WHAT IS REQUIRED:
From the data that follows, print exactly the lines starting at the one containing "vfov_deg: 37.5" and ending at the one containing "exposure_s: 1/160"; include both of them and nothing more.

RECORDS PROVIDED:
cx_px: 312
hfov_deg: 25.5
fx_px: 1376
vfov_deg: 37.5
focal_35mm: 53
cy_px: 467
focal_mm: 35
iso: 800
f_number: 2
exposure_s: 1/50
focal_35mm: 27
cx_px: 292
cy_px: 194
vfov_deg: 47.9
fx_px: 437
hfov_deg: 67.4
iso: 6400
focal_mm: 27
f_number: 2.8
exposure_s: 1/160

---

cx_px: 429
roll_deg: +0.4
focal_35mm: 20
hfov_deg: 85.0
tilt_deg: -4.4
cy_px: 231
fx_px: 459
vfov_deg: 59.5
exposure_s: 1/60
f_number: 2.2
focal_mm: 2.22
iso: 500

WRITTEN REPLY:
vfov_deg: 37.5
focal_35mm: 53
cy_px: 467
focal_mm: 35
iso: 800
f_number: 2
exposure_s: 1/50
focal_35mm: 27
cx_px: 292
cy_px: 194
vfov_deg: 47.9
fx_px: 437
hfov_deg: 67.4
iso: 6400
focal_mm: 27
f_number: 2.8
exposure_s: 1/160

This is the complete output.